Although this sounds good in theory, it does not work out. It takes 7 bits to
indicate how many promotions (12 max promotions per side = 13 possibilities per
side, 13 squared = 169 which is less than 256 = 7 bits) and that kills the bit
count on normal positions.

And, the most you can save is the color (1 bit) of the last piece on the board.
The reason for this is that the second to last piece read in is the opposite
color in the worse case scenario.

And knowing the maximum number of pawns in promotion scenarios is not very
helpful. The reason is that pawns can be promoted due to the capture of pawns by
pawns (the most number of possible promotions) or pawns by pieces. Hence, the
variance can be quite large (as much as 6 or 8 pawns) in a worse case scenario.
It would be a nightmare to attempt to acquire any useful set of information from
that.

>
>Only after the non-redundant encoding scheme (a sort of mini language) is
>created one would go through the target sample of positions and count
>frequencies of various symbols and apply Huffman or arithmetic encoding (i.e.
>statistical encoding) of the symbol sequence. The Huffman or arithmetic code
>tables can also vary from square to square.

I considered a square to square variance, but only for around the side not to
move's king. And, I proved that it would not save any space, so I discarded it.

There are several problems. The first is one of how many bits can be saved in
the worse case scenario. First off, the worse case scenario has to be defined.
That would probably be king of side not to move in the corner. That would result
in the least savings of bits. Well, king of side not to move on a1 cannot have
an enemy knight on b3 or c2. However, that drops one piece out of the 11 other
possible pieces (including color). Not a great savings. Also, the piece on a2
(or a3 if a2 blank, or a4 if a3 blank, etc.) cannot be an enemy queen or rook. 2
pieces out of 11. The piece on b2 cannot be an enemy queen or bishop (2 out of
11). The piece on b1 cannot be an enemy queen or rook (2 out of 11).

So, for 2 squares (a2 and b2), there is an approximate savings of 2/11 * 3.33
bits per piece (including color). For 1 square (b1), there is an approximate
savings of 2/11 * 3 bits per piece (no pawns on b1). For 2 squares (b3 and c2),
the savings is about 1/11 * 3.33. Or, 2 * 2/11 * 3.33 + 2/11 * 3 + 2 * 1/11 *
3.33 = 2.36 bits.

So, this effort results in a savings of 2 bits (worse case, it could save more
if the side to not move's king was towards the center of the board). Note: this
is an assumption, I will prove in a moment that it does not save a single bit.

The next problem is one of: How do you acquire these savings? Well, you need to
create a new compression schema, just for those squares. I won't bother to do
this, but suffice it to say that it can be done.

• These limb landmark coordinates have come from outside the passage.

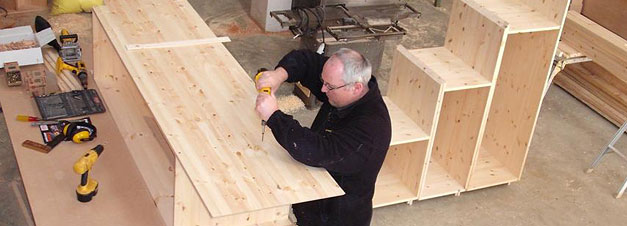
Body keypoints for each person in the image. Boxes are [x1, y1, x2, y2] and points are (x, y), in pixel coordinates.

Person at [254, 48, 392, 226]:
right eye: (323, 81)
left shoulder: (371, 130)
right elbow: (306, 60)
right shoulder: (343, 82)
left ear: (357, 87)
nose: (322, 89)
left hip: (336, 216)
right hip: (313, 195)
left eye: (330, 86)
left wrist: (274, 116)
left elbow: (317, 150)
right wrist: (279, 75)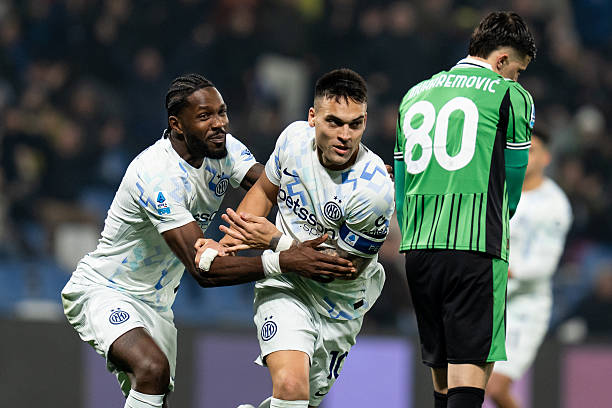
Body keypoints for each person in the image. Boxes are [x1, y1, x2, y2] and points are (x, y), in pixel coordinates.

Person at [60, 73, 356, 408]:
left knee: (154, 390)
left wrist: (350, 180)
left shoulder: (224, 149)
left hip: (158, 304)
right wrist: (285, 260)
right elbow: (204, 271)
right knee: (152, 368)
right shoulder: (156, 175)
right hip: (106, 289)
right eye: (205, 116)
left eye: (222, 112)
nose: (219, 123)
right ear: (177, 125)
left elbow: (276, 186)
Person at [217, 68, 395, 408]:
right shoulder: (293, 140)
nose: (345, 135)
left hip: (338, 306)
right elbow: (265, 191)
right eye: (334, 122)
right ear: (312, 117)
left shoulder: (373, 191)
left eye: (355, 124)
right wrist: (225, 247)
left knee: (299, 403)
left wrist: (277, 242)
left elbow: (346, 269)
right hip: (286, 284)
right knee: (290, 386)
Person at [394, 11, 537, 408]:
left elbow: (402, 187)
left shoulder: (415, 94)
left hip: (419, 250)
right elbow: (511, 185)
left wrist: (415, 230)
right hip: (475, 248)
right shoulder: (511, 96)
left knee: (442, 382)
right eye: (518, 70)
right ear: (502, 60)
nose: (517, 79)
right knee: (469, 381)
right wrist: (496, 221)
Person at [485, 130, 572, 407]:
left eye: (532, 150)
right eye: (521, 149)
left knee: (496, 387)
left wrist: (503, 269)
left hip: (525, 306)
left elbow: (545, 265)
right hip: (488, 299)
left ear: (546, 158)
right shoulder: (498, 189)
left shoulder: (554, 204)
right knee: (468, 380)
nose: (525, 156)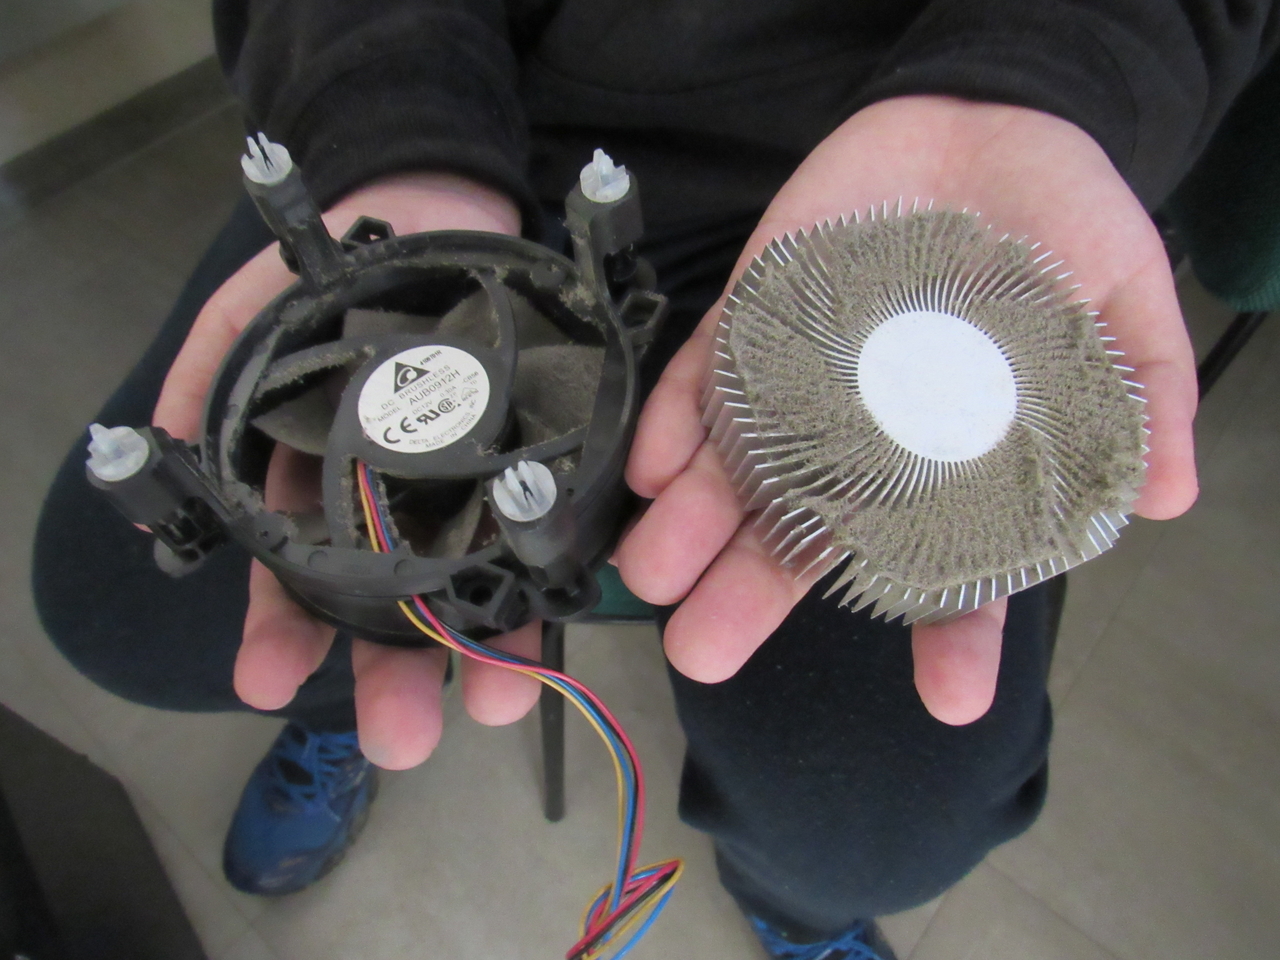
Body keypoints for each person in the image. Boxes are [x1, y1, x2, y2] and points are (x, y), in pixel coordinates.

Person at [31, 1, 1277, 956]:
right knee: (119, 602)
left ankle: (787, 902)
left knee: (873, 821)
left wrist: (1051, 76)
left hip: (900, 190)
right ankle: (357, 678)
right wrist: (386, 117)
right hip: (462, 142)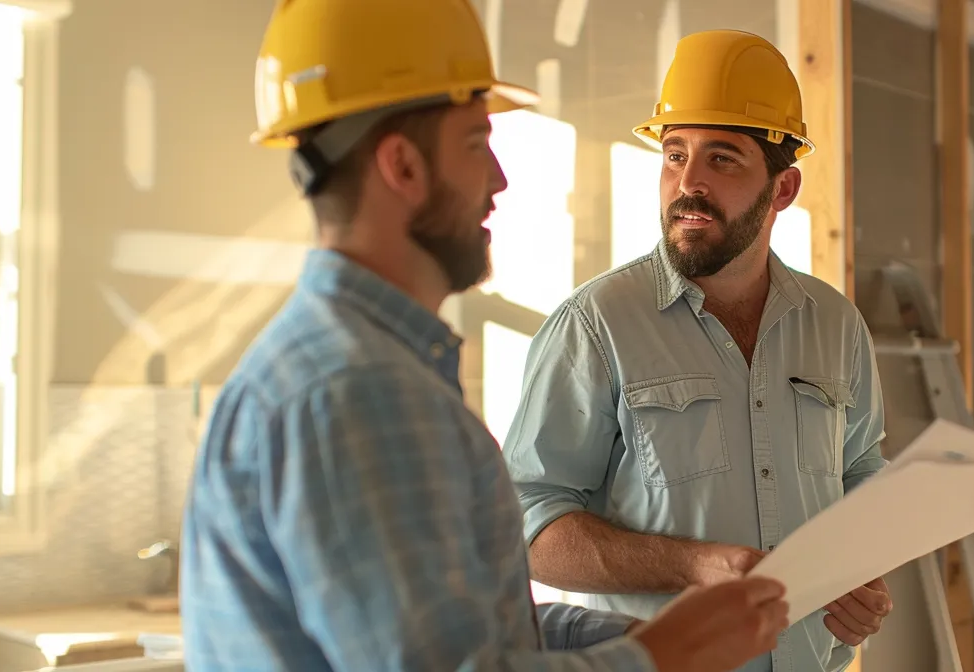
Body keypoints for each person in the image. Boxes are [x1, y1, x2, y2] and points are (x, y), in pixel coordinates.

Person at [178, 3, 790, 670]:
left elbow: (461, 631)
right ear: (403, 167)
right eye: (476, 143)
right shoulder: (360, 392)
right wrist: (665, 657)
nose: (498, 179)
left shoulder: (354, 369)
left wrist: (625, 638)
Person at [501, 29, 891, 672]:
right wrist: (692, 565)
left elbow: (861, 472)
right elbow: (529, 526)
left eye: (723, 159)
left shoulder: (836, 324)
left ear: (783, 190)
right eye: (674, 155)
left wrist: (861, 574)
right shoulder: (595, 325)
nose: (688, 183)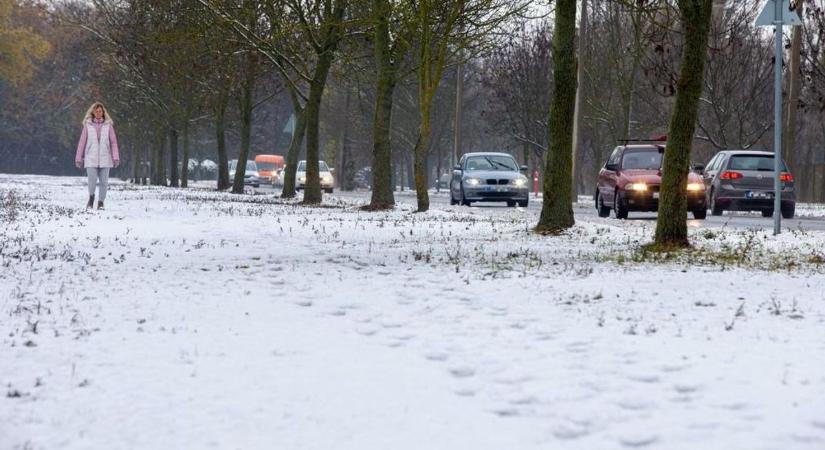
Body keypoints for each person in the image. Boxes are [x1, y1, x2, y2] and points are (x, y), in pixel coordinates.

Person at [75, 102, 120, 210]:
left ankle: (100, 202)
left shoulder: (108, 126)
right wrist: (78, 158)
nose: (98, 113)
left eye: (100, 111)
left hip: (105, 158)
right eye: (96, 111)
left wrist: (115, 157)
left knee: (104, 182)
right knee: (92, 181)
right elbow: (82, 142)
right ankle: (91, 198)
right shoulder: (87, 125)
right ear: (93, 112)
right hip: (91, 157)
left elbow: (113, 142)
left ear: (103, 112)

Now, the major problem. This schema does not save a single bit in the worse case
scenario. The reason is that the a file can be blank, the backrank can be blank,
the a1-h8 diagonal can be blank and the squares b3 and c2 can be blank. In this
type of position, there are still 40 squares remaining on the board for the
other pieces, so there is still plenty of positions that various subsets of 27
to 31 other pieces are on the board. Since you can only save space if the pieces
are in the proper positions, you cannot save any space if they are not.

 Or if one is really ambitious, one
>may use dictionary methods as the second phase and finally the statistical
>encoding of the dictionary symbols. The dictionary methods would derive economy
>from the commonly found clusters of pieces and their typical placements.

Please explain this in more detail. Maybe an example. Thanks.